Kabinede beklenen “yenilenme” nihayet gerçekleştirildi!
“Kimi bakanlar” gitti.
Yerlerine “yeni isimler” geldi.
Kimilerinin ise “görev yerleri” değiştirildi. Kimi başbakan
yardımcılığından “daha aktif bir bakanlığa” getirilirken kimi de
“aktif bakanlıktan” başbakan yardımcılığına kaydırıldı.
Kabinedeki bu yenilenmeyi nasıl okumak lazım?
Bize göre bu yenilenme “yorgun metaller” arasındaki “nöbet”

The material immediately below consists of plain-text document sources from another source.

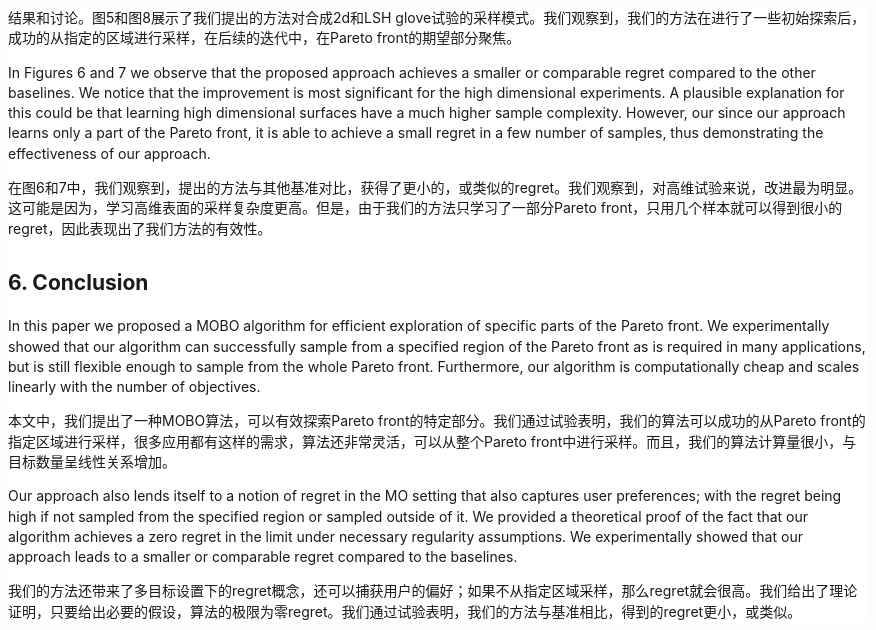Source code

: 结果和讨论。图5和图8展示了我们提出的方法对合成2d和LSH glove试验的采样模式。我们观察到，我们的方法在进行了一些初始探索后，成功的从指定的区域进行采样，在后续的迭代中，在Pareto front的期望部分聚焦。

In Figures 6 and 7 we observe that the proposed approach achieves a smaller or comparable regret compared to the other baselines. We notice that the improvement is most significant for the high dimensional experiments. A plausible explanation for this could be that learning high dimensional surfaces have a much higher sample complexity. However, our since our approach learns only a part of the Pareto front, it is able to achieve a small regret in a few number of samples, thus demonstrating the effectiveness of our approach.

在图6和7中，我们观察到，提出的方法与其他基准对比，获得了更小的，或类似的regret。我们观察到，对高维试验来说，改进最为明显。这可能是因为，学习高维表面的采样复杂度更高。但是，由于我们的方法只学习了一部分Pareto front，只用几个样本就可以得到很小的regret，因此表现出了我们方法的有效性。

## 6. Conclusion

In this paper we proposed a MOBO algorithm for efficient exploration of specific parts of the Pareto front. We experimentally showed that our algorithm can successfully sample from a specified region of the Pareto front as is required in many applications, but is still flexible enough to sample from the whole Pareto front. Furthermore, our algorithm is computationally cheap and scales linearly with the number of objectives.

本文中，我们提出了一种MOBO算法，可以有效探索Pareto front的特定部分。我们通过试验表明，我们的算法可以成功的从Pareto front的指定区域进行采样，很多应用都有这样的需求，算法还非常灵活，可以从整个Pareto front中进行采样。而且，我们的算法计算量很小，与目标数量呈线性关系增加。

Our approach also lends itself to a notion of regret in the MO setting that also captures user preferences; with the regret being high if not sampled from the specified region or sampled outside of it. We provided a theoretical proof of the fact that our algorithm achieves a zero regret in the limit under necessary regularity assumptions. We experimentally showed that our approach leads to a smaller or comparable regret compared to the baselines.

我们的方法还带来了多目标设置下的regret概念，还可以捕获用户的偏好；如果不从指定区域采样，那么regret就会很高。我们给出了理论证明，只要给出必要的假设，算法的极限为零regret。我们通过试验表明，我们的方法与基准相比，得到的regret更小，或类似。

değişiminden başka bir anlam taşımıyor.
Yani “yorgun metallerin” biri gitti, diğeri geldi. Ama “yorgunluk”
bitmedi.
Ya da bir “yorgun metal” bir görevden diğerine “kaydırılarak” sonuç
alınmaya gidildi! Dinlendirilmeye çekilen “yorgun metalleri”
anlıyoruz.
Artık “verimsizler” diye bir kenara çekilmiş olmalılar.
Ama bir görevden diğer göreve kaydırılan “yorgun metalleri”
anlamakta güçlük çekiyoruz.
Başbakan yardımcılığından “aktif bir bakanlık” görevine getirilen
“yorgun metali” de anlayışla karşılamak mümkün!
Ancak “aktif bakanlık” görevinde iken “başbakan yardımcısı”
yapılanların hali “tenzilen terfi” gibi bir şey değil mi?
Böyle bir yenilenme iktidar açısından ne kadar “moral kaynağı” olur
bilemiyoruz. Beş bakanın kabine dışı kalması ile “yorgun
metallerden” kurtulmuş olacaklarsa ne âlâ!